* Source text

Least surprising is the third item, which deals with ensuring that financial, human, and material resources are being directed appropriately. Especially in Illinois, where the state’s financial situation is questionable, board presidents’ concern in this area makes sense. Perhaps the only surprise is that it did not receive the highest mean rating. On the other hand, the fact that it was not is also somewhat encouraging, showing that board presidents are still concerned with academic achievement and overall high expectations. It’s not surprising that Illinois school board presidents rated knowledge of human and fiscal resources as critical, however, and one school board president gave specific advice:

“I would say the ability to understand the finances of the school and to succinctly relay that information to the board, allowing the board members to intelligently make financial decisions.”

4. Developing, monitoring, and sustaining effective teamwork among administrators, teachers, parents, and school board members

The fourth competency area was related to the superintendent’s responsibility for developing, monitoring, and sustaining teamwork among various constituencies. Schools have certainly shifted from a “closed door” scenario to one in which teachers work in team situations. Administrators must work with teachers, parents, and school board members in order to effectively run a school district with all of the challenges existing in today’s educational environment. One Illinois school board president put it this way:

“I think the single most important skill that a superintendent needs is a strong sense of teamwork, openness, and collaboration. Our board is only effective because everyone is willing to listen; no one person has all the right ideas. It is very important for board members and superintendents to fully understand their roles. The superintendent needs to let the board set the strategic direction and the vision, and the board needs to let the superintendent run the show and stay out of the proverbial weeds.”

5. Demonstrating self-confidence and transparency in leading the school district

The final item among the top five is the need for a superintendent to demonstrate self-confidence and transparency in leading the school district. Both traits are extremely important in today’s world. Much can be accomplished by a superintendent with the skills to remain calm and with the ability to reassure staff, parents, and community the district is on an even keel and on the correct path. The transparency issue is somewhat related to the previously mentioned skills in teamwork. Gone are the days when a superintendent could operate in secrecy or in a vacuum. Today, most individuals are more inspired by openness and invitational behavior. One Illinois school board president noted that superintendents who can master the following will likely demonstrate self-confidence and transparency:

“The ability to problem solve so that after hearing multiple seemingly dissimilar points of view, the superintendent can pull out the common threads to identify something that most or all can accept … Techniques for handling rogue board members (I’m sure there must be some), the thought process behind when it is worth taking a principled stand and losing a vote, when it’s OK to accept a 4-3 win, and when it is better to rework a proposal to get 6-1 or 7-0 even if it takes more time.”

* Your tasks
1. In the passage on superintendent competencies, which skill does one Illinois school board president call the single most important for a superintendent?
2. Write the next part of the passage on superintendent competencies, starting right after its final quotation.

* Data extracts
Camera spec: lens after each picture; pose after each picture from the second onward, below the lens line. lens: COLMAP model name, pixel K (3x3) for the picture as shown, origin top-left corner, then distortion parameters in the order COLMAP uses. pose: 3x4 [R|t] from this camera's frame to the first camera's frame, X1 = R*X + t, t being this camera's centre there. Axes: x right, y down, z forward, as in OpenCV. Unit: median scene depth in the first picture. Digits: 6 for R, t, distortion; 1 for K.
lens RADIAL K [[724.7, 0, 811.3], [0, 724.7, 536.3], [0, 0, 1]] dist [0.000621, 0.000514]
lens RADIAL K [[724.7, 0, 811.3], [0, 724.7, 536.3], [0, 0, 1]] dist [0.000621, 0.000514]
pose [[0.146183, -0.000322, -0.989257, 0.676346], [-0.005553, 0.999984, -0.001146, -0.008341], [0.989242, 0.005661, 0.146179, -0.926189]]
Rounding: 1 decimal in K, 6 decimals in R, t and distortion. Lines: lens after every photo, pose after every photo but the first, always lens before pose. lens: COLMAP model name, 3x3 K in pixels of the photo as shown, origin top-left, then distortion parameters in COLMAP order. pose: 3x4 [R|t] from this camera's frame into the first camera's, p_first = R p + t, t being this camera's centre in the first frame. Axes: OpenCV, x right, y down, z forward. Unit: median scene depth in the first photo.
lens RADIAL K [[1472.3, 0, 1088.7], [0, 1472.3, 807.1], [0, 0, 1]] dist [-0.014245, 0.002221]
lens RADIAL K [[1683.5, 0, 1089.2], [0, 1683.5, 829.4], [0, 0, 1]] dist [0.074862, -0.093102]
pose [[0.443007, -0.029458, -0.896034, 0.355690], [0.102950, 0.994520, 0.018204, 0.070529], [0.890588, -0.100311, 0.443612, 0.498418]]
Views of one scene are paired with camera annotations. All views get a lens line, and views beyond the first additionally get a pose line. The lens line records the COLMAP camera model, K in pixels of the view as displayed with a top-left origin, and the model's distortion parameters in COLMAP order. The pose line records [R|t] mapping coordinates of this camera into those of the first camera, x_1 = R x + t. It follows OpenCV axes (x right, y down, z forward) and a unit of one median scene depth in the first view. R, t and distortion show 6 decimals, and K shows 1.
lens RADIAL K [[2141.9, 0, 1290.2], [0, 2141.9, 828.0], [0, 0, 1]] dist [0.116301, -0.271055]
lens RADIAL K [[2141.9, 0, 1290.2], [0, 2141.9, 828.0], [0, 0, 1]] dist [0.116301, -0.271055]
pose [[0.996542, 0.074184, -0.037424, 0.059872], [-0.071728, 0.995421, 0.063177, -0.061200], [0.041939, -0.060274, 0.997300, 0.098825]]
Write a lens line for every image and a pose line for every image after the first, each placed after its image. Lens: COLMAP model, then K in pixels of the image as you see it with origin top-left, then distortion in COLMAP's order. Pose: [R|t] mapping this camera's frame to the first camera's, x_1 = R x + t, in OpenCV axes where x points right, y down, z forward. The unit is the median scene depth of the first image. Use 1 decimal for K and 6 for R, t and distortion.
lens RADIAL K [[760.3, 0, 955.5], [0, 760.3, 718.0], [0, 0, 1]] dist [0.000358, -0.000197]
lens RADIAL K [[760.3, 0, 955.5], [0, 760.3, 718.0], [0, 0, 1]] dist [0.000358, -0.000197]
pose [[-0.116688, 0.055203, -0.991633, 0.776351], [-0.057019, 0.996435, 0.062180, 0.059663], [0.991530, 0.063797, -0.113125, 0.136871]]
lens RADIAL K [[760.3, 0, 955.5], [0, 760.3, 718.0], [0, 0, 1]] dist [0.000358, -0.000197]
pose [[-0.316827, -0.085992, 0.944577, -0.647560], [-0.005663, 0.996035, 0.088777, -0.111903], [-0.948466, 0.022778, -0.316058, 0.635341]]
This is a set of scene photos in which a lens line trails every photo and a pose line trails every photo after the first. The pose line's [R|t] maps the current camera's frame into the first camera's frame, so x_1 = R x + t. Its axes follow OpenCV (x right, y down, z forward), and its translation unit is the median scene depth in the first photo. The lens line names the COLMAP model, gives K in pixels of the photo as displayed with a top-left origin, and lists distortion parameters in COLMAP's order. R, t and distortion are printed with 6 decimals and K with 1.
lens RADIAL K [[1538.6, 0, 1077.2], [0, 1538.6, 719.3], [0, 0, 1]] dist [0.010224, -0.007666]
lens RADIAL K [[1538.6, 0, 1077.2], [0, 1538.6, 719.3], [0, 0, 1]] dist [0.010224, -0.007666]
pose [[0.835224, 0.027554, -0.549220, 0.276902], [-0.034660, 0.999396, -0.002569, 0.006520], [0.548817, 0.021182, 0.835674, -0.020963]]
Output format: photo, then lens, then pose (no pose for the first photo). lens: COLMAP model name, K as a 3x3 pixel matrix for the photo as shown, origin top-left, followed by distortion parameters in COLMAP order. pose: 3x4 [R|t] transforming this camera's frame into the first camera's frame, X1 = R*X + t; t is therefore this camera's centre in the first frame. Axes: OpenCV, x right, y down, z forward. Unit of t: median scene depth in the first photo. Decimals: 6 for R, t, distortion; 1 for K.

* Answer section
1. A strong sense of teamwork, openness, and collaboration.

2.
The results were clear that school board presidents value superintendent expertise in all items included in the survey. As in all complex undertakings, and especially those that involve developing and sustaining board/superintendent relationships, the devil is in the details. Research also reports that superintendents and boards must do the following:

  • Pay close attention to shared vision based upon high student achievement;
  • Monitor not only progress of efforts to raise student achievement but also the processes used by superintendents and boards to increase student learning;
  • Tend to the professional development needs of educators throughout the district as well as their own; and
  • Allocate resources strategically.

Superintendent expertise that includes highly developed team leadership and interpersonal skills was important to the Illinois school board presidents.

A significant difference revealed in this study was gender. Female board presidents as a group rated the competencies as more important than male board presidents. One way to view this finding might be to teach future superintendents to consider differences of perception based upon gender. We regard this as a limited approach and instead recommend that superintendent preparation focuses on the need to continuously understand and employ practices that value different opinions and bring groups to develop courses of action to accomplish common goals.

Effective teamwork, interpersonal skills, and leadership skills in group processes are implied but not explicit, in standards that mandate superintendent preparation program design. Our recommendation is that superintendent preparation carefully considers how these competencies can be taught and developed. Some students enter preparation programs with these skills, others do not. As one board president noted, “A superintendent needs to be extremely well-rounded and well-organized. The ability to keep the entire picture at the forefront while also watching all the small parts helps the programming go more smoothly.”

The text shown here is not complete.